Я становлюсь уставшим и мысленно мирюсь с тем, чего уже не изменишь. Вдруг я слышу позади меня звук подбитых гвоздями сапог, звенящих по мостовой. Они приближаются ко мне бегом. Кто-то хватает меня за руки и оттаскивает. Мне кажется, он меня разрывает, и я вскрикиваю от боли, от которой я теряю сознание. С того момента я уже ничего не воспринимаю, и прихожу в себя уже, будучи в жилой комнате на первом этаже. Голова и мои руки свисают со спинки стула, вокруг меня - суматоха. В суматохе я узнаю голос нашего врача доктора Раабе. Речь идёт о морфии. О двух уколах я вспоминаю совсем явно. Что там дальше происходит с моей спиной, я не знаю. Как в беспокойном сне я улавливаю отдельные фрагменты. Я осознаю, что лежу на носилках, которые укреплены на бронированном 1-тонном тягаче. Я пожимаю пару протянутых мне рук, слышу добрые пожелания. Потом на меня опускается ночь.
Послесловие.
Как я позже узнал, отчасти только после войны, моим спасителем был тогдашний унтерштурмфюрер Херберт Вальтер, сегодня автор книг, а в прошлом – командир взвода 2-й противотанковой роты. С другими солдатами он наблюдал, как меня обстреляли, сразу же взял инициативу в свои руки и, рискуя своей жизнью, оттащил меня от этого опасного места, на которое выйти никто не осмеливался или, по крайней мере, никто не чувствовал себя ответственным для этого.

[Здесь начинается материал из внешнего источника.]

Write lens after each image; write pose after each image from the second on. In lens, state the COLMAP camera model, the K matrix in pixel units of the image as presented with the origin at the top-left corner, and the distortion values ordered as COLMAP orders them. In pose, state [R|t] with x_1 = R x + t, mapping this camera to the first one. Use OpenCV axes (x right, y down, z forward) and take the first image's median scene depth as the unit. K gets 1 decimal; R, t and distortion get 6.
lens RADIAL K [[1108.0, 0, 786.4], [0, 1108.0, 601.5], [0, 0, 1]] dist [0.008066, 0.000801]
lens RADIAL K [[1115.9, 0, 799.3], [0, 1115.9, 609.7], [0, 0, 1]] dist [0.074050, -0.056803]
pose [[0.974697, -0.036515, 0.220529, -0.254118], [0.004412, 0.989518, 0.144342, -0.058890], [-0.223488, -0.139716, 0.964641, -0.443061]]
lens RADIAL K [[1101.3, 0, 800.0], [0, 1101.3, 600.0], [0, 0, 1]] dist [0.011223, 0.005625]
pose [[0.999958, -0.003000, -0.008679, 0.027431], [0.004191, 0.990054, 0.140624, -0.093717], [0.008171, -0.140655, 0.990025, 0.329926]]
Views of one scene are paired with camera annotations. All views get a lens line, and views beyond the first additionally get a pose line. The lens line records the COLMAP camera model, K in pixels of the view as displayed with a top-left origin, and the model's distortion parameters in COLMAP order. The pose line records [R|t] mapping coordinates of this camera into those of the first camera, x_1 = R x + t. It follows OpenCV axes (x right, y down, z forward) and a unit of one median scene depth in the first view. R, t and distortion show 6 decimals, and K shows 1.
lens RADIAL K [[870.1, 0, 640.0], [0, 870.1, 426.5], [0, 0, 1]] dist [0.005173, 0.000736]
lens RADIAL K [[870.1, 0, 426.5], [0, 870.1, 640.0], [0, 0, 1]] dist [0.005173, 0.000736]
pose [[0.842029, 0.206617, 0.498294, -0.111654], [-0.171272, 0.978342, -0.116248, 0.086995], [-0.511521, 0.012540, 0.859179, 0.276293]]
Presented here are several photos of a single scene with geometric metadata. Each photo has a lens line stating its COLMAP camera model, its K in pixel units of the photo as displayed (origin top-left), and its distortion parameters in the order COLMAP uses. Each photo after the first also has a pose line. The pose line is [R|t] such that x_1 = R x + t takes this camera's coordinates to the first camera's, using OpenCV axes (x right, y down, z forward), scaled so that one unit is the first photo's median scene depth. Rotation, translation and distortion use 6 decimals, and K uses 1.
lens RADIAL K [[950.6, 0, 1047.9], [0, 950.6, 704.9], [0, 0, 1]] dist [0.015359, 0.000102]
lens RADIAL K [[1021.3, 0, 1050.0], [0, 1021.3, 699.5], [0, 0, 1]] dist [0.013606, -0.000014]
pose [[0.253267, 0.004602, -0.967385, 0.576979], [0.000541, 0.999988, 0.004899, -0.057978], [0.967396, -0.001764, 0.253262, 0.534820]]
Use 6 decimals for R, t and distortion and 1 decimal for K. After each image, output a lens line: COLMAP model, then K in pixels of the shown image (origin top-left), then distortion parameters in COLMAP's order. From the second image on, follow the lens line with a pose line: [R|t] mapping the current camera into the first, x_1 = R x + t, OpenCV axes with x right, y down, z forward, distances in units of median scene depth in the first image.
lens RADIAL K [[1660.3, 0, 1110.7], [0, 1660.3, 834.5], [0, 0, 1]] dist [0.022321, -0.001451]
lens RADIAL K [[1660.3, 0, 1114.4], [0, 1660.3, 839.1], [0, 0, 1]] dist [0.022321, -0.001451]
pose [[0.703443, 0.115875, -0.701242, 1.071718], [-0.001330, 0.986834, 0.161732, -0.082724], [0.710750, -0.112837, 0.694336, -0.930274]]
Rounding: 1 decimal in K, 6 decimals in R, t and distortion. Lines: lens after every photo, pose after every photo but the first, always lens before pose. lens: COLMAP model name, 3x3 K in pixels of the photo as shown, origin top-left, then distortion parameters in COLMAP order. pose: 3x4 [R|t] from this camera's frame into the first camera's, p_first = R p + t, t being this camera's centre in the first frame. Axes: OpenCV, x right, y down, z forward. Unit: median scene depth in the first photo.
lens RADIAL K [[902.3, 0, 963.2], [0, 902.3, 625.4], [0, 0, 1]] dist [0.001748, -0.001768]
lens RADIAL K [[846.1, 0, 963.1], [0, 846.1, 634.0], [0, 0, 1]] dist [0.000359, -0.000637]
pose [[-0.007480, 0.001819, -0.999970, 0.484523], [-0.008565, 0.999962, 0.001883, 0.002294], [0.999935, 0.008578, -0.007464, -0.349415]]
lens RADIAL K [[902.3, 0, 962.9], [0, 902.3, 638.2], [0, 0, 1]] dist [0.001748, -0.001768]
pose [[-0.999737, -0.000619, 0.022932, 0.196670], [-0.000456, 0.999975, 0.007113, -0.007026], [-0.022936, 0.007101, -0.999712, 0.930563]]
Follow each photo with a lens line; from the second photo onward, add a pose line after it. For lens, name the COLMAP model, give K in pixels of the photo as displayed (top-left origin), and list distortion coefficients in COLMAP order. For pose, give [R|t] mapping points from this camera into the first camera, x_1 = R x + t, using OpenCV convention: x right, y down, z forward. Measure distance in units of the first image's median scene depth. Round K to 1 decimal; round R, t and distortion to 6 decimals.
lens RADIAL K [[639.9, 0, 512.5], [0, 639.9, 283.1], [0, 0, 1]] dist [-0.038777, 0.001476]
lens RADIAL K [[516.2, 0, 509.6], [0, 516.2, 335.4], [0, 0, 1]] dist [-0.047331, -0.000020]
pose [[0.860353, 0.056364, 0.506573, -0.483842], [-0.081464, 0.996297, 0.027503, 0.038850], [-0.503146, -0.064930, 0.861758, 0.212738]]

13 марта «Лейбштандарт» снова понёс тяжёлые потери. Скорее всего, меня обеспечивал всем русский профессор, который предложил главному перевязочному пункту свои услуги. О следующих перелётах в Полтаву на Физелер-Шторьхе и затем на Ю-52 в Киев я не помню. Поездом я был доставлен в Штеттин, а затем и в Берлин. После 6 месяцев я снова уже был на ногах. Только несколько месяцев служил я в StuG-A u. e. Abt. в боевом тренировочном лагере «Heidelager» до тех пор, пока меня не направили в начале января 1944 г . в танковый полк 12-й танковой дивизии СС «Гитлерюгенд». Там я оставался до конца войны.
В действительности, я тогда получил выстрел, нацеленный в голову из автомата с очень близкого расстояния. Вероятно, стрелок немного замешкался и задел меня только по спине, когда я собирался сесть в машину. Выстрел задел 3 и 4 позвонки. Это привело к парализации тела от груди до ног, которая медленно спадала. Кровь изо рта и носа была следствием сильного удара головой, который смягчил шлем.
Все фотографии были сделаны военным корреспондентом Августином, который погиб вскоре после пребывания в районе действий боевой группы «Пайпер».